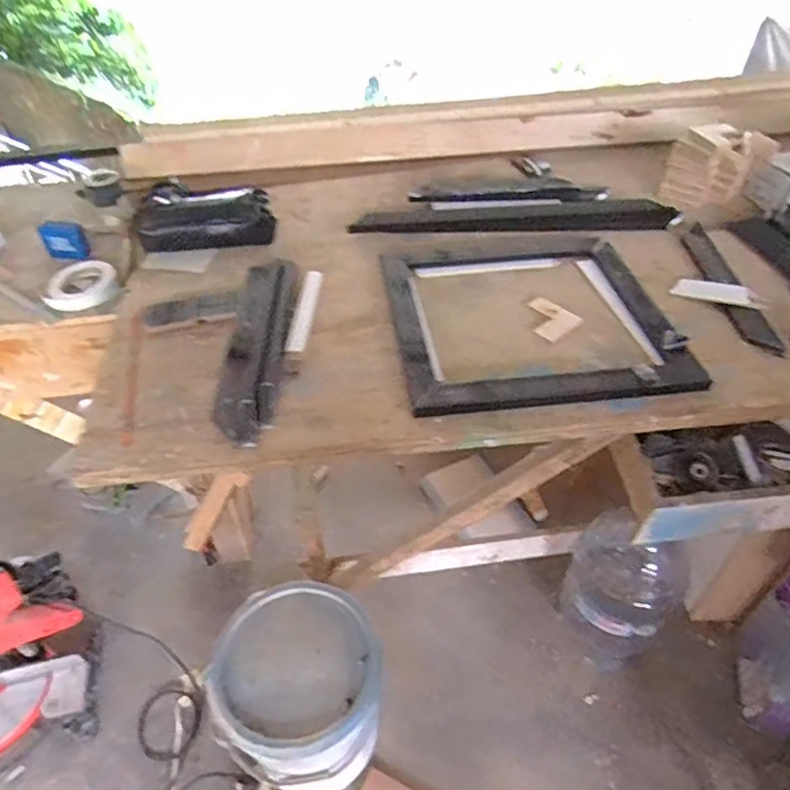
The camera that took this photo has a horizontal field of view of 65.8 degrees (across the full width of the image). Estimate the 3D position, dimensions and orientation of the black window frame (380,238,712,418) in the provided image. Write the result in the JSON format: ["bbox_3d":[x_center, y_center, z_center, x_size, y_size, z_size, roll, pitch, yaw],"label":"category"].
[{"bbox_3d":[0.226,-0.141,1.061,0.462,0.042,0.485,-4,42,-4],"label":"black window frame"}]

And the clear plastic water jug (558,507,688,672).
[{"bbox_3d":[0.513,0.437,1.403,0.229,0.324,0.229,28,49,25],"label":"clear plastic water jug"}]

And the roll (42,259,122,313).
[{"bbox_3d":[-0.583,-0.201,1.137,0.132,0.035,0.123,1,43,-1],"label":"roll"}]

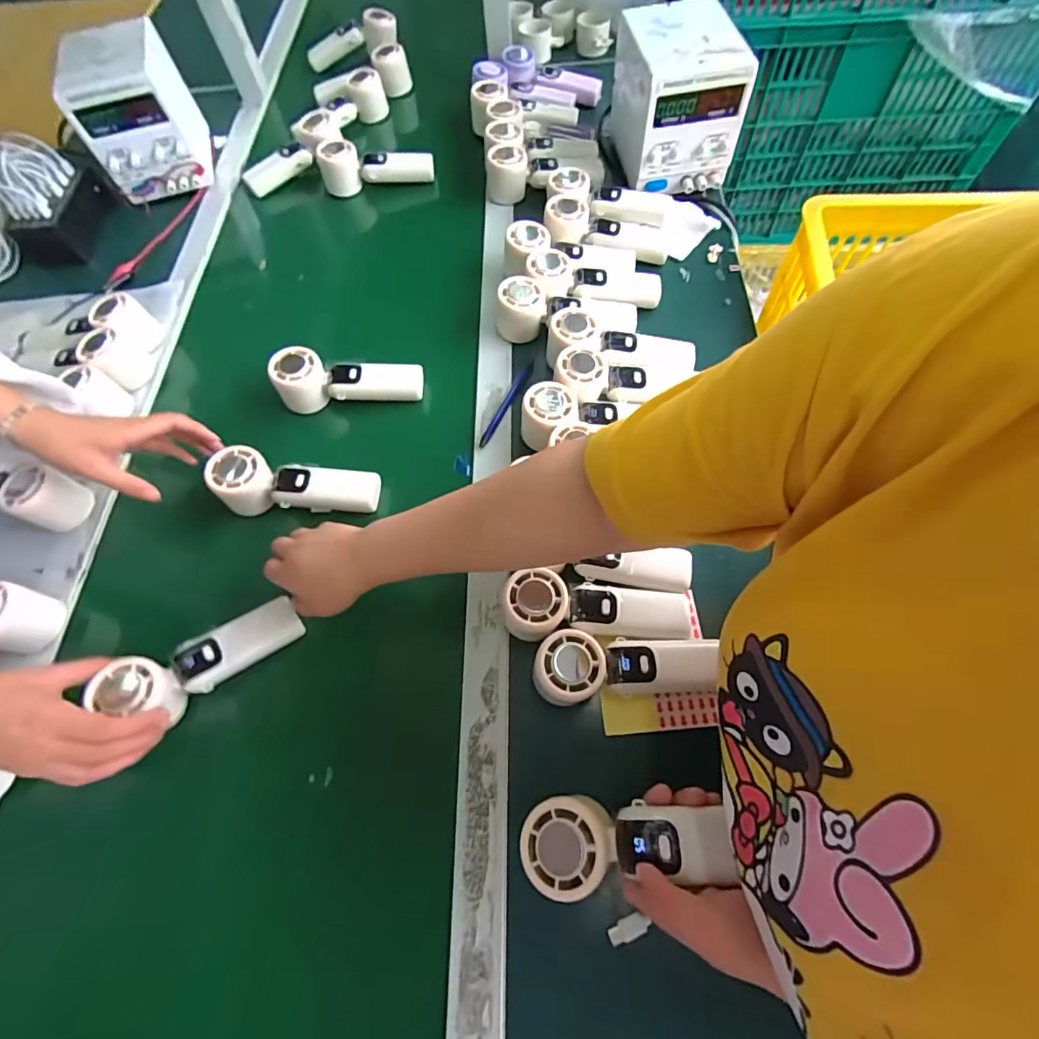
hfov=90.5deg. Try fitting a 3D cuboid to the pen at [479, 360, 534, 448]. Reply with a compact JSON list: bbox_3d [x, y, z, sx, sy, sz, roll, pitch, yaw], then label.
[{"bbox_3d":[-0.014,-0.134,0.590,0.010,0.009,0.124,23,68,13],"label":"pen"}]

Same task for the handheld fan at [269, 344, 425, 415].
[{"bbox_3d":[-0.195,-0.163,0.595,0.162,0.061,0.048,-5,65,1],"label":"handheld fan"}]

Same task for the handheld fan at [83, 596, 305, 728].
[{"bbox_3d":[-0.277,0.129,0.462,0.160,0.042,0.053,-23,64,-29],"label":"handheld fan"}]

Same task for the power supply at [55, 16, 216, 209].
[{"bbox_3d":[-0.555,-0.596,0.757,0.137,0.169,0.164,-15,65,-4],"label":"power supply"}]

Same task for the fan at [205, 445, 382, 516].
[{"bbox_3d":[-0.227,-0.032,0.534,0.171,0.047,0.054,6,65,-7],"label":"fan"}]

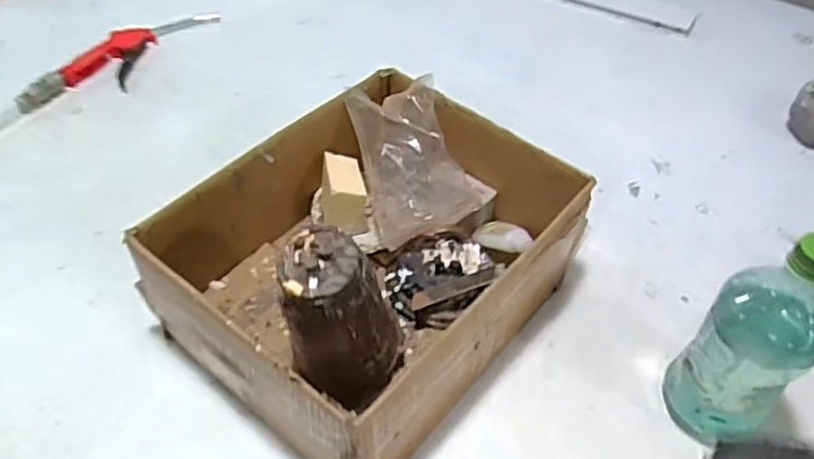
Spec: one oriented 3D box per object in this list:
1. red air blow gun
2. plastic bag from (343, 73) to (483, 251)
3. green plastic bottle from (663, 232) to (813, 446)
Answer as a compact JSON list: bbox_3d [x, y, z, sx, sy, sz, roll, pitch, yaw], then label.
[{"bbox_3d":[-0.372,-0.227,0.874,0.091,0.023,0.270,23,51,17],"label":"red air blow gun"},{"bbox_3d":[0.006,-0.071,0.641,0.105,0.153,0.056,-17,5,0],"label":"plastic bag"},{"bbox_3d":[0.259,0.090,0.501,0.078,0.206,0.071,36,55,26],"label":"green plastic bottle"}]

----------------------------------------

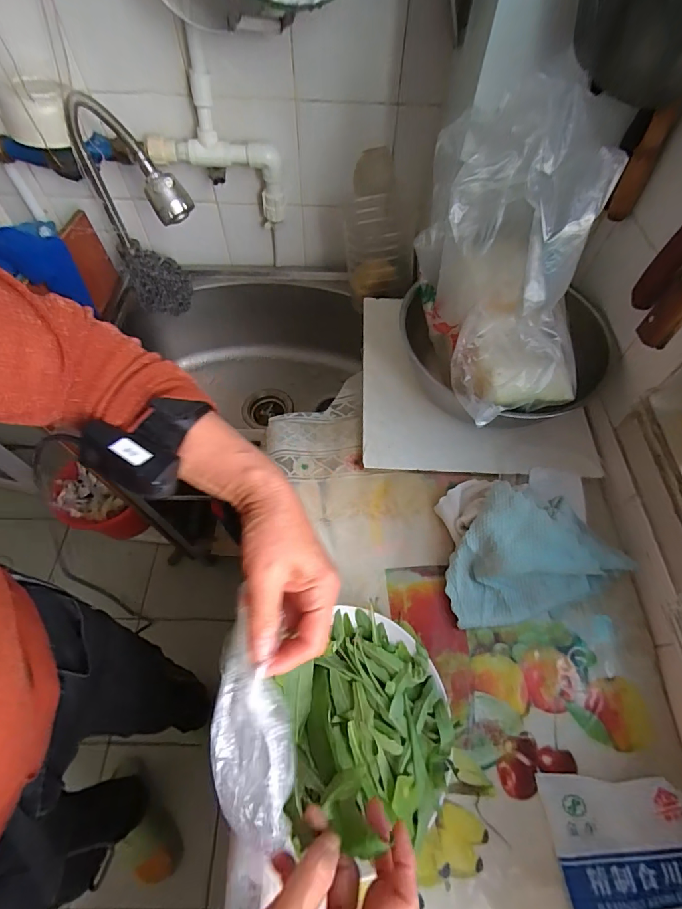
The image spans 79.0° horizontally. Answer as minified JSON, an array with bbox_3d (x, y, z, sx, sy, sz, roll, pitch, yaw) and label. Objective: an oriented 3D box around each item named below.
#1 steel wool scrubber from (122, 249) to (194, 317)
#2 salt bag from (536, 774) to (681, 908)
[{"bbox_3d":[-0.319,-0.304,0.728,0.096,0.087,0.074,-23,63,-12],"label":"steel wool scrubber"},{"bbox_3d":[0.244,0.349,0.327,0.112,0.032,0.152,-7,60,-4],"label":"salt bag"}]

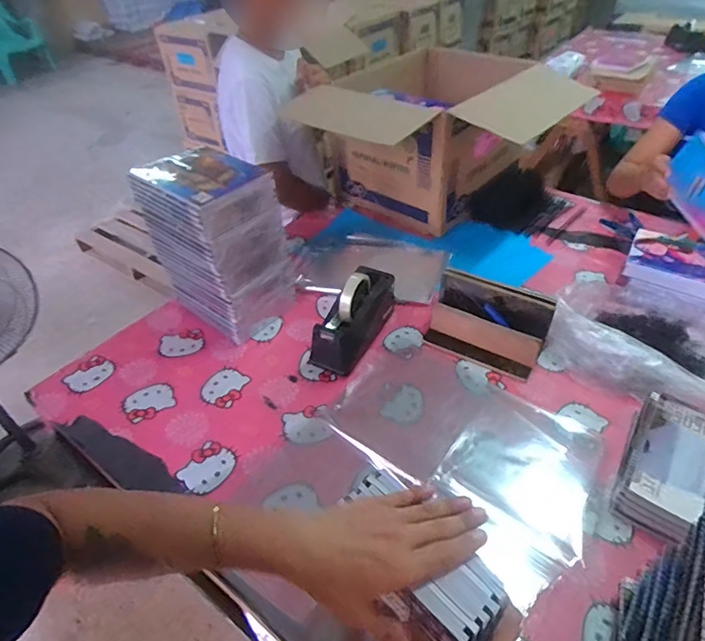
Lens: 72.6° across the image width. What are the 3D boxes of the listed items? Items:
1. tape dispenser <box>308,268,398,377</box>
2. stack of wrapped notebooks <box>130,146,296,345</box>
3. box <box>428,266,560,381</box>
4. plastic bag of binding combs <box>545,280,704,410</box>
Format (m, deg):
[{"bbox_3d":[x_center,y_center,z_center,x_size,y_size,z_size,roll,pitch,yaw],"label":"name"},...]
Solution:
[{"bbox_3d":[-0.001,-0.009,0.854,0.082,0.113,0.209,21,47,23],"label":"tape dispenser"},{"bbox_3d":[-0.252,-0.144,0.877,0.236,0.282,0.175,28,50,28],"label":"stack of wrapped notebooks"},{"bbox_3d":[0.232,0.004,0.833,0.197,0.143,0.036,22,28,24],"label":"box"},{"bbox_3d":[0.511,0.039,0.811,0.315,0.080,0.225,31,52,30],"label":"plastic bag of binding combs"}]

----------------------------------------

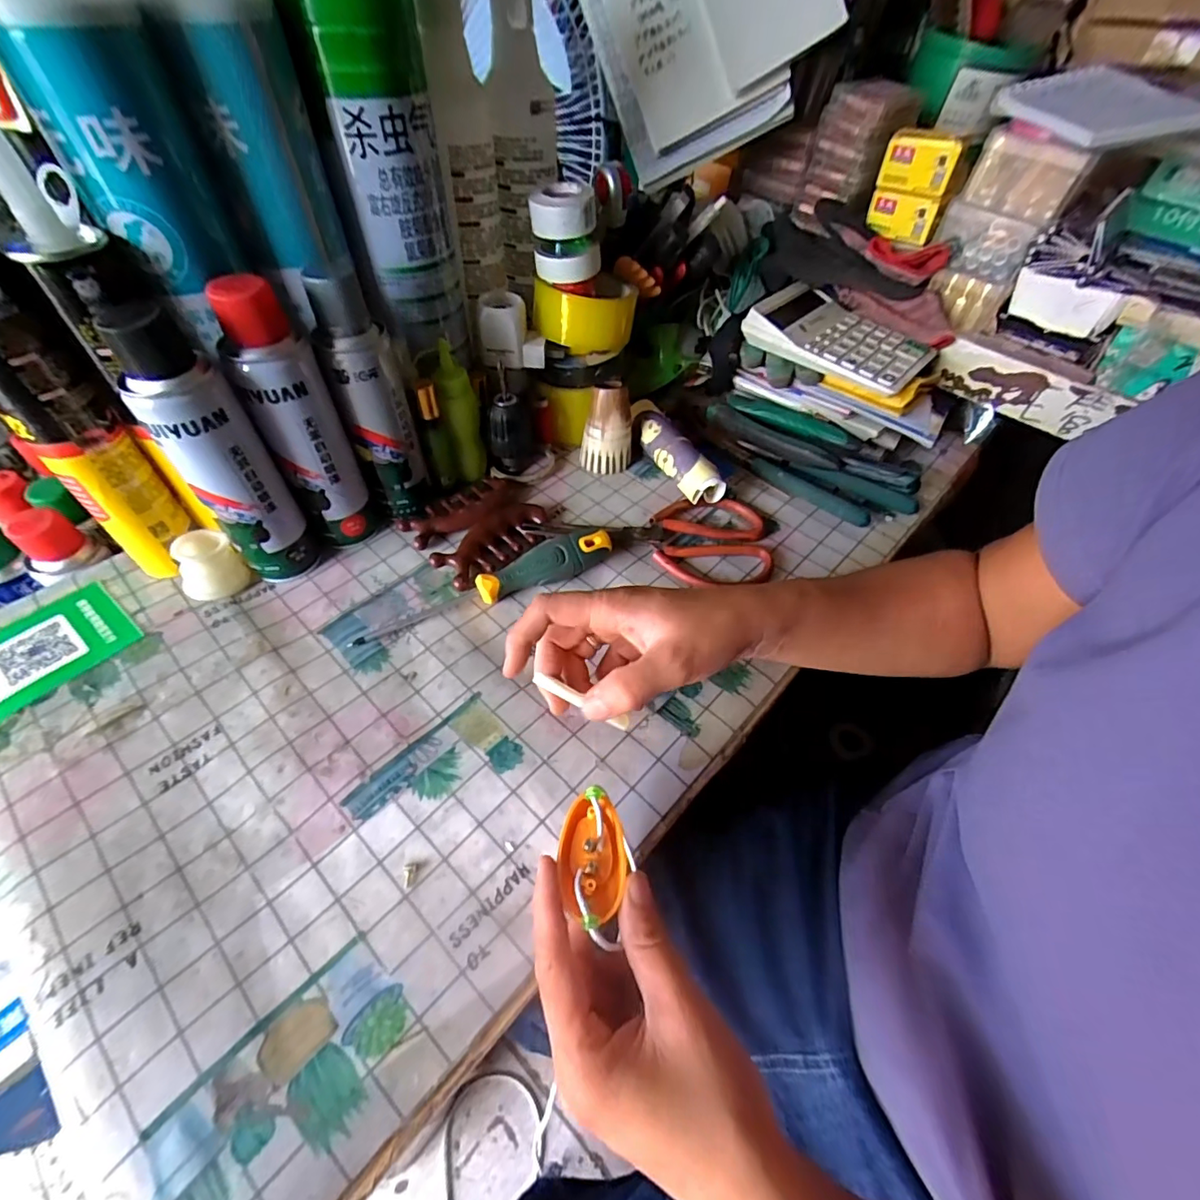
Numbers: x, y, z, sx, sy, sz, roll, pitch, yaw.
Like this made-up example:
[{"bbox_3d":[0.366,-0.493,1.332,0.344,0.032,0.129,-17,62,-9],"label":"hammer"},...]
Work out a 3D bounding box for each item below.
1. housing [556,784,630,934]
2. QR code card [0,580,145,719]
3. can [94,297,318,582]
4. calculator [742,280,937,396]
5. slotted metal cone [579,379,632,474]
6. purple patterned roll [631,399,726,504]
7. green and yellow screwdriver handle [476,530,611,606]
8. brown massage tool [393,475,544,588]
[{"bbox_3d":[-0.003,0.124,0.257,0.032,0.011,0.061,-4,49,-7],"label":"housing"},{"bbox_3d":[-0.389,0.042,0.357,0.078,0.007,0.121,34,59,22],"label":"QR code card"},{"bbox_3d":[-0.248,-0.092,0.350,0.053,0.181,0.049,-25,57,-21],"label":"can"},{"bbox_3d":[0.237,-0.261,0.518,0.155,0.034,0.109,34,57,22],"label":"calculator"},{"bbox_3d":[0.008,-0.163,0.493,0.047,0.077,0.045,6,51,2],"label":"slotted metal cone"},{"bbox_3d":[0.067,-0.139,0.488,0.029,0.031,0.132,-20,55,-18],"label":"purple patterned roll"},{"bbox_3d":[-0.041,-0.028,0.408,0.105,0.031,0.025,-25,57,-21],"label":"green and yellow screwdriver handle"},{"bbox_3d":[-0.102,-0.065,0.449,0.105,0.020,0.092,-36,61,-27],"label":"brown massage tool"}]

----------------------------------------

**BRIEF:** Using the data above, print exactly the lines from the line that contains "6. purple patterned roll [631,399,726,504]" through the line that contains "7. green and", with both included.

**ANSWER BOX:**
6. purple patterned roll [631,399,726,504]
7. green and yellow screwdriver handle [476,530,611,606]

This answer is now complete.